I don't really know Kate Upton. She is a beautiful woman and apparently world famous, probably for being beautiful. It turns out she has made three films now and I have seen all three of them. I have no memory of her from the other two at all. So while beauty is certainly a calling card, it is not a memory card, because unless she is on the beach in a bikini, I suspect her acting career will be limited. I hope that doesn't sound too mean, I don't want it to. I was just not convinced that she needed to even be in this movie.

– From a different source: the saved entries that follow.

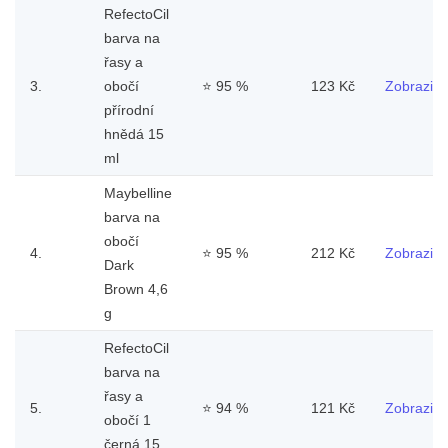
RefectoCil
barva na
řasy a
3.
obočí
⭐
95 %
123 Kč
Zobrazit
přírodní
hnědá 15
ml
Maybelline
barva na
obočí
4.
⭐
95 %
212 Kč
Zobrazit
Dark
Brown 4,6
g
RefectoCil
barva na
řasy a
5.
⭐
94 %
121 Kč
Zobrazit
obočí 1
černá 15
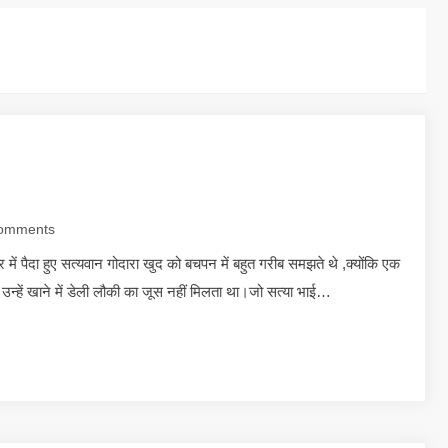
omments
ं पैदा हुए सत्यवान गोदारा खुद को बचपन में बहुत गरीब समझते थे ,क्योंकि एक
 उन्हें खाने में डेली लौकी का जूस नहीं मिलता था।जो सत्या भाई…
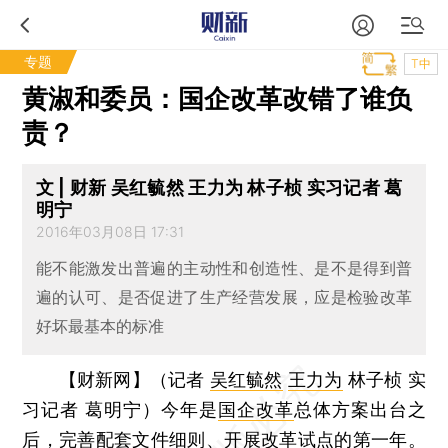
专题
T中
黄淑和委员：国企改革改错了谁负
责？
文 | 财新 吴红毓然 王力为 林子桢 实习记者 葛
明宁
2016年03月08日 17:31
能不能激发出普遍的主动性和创造性、是不是得到普
遍的认可、是否促进了生产经营发展，应是检验改革
好坏最基本的标准
【财新网】（记者
吴红毓然
王力为
林子桢 实
习记者 葛明宁）
今年是
国企改革
总体方案出台之
后，完善配套文件细则、开展改革试点的第一年。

This could almost be a remake of "The First Wives Club" from 1996. Except instead of three philanderers, we have one serial philanderer and the women he has cheated on. It's a woman's empowerment revenge story. Unfortunately, none of the main characters is likable enough to feel much sympathy for and at times they are downright irritating. The male character in the story is played with a tone that guns from suave James Bond sex machine to doofus Jeff Daniels in "Dumb and Dumber". Nothing in the way any of these characters act is in the realm of reality, which would be alright if it was all revenge fantasy, but it isn't. There is another romance shoehorned onto the story, a superfluous character played by Don Johnson, who looks great by the way, that is distracting and totally predictable, and some cultural references to  the French that might have worked if the story had stuck to the comedy and not veered into melodrama.

It doesn't work. I did not expect it to, and the two women who went with me agreed. It's the only new wide release this weekend, so maybe it will make some money, but you can look for a quick exit from theaters and an even quicker exit from your memory.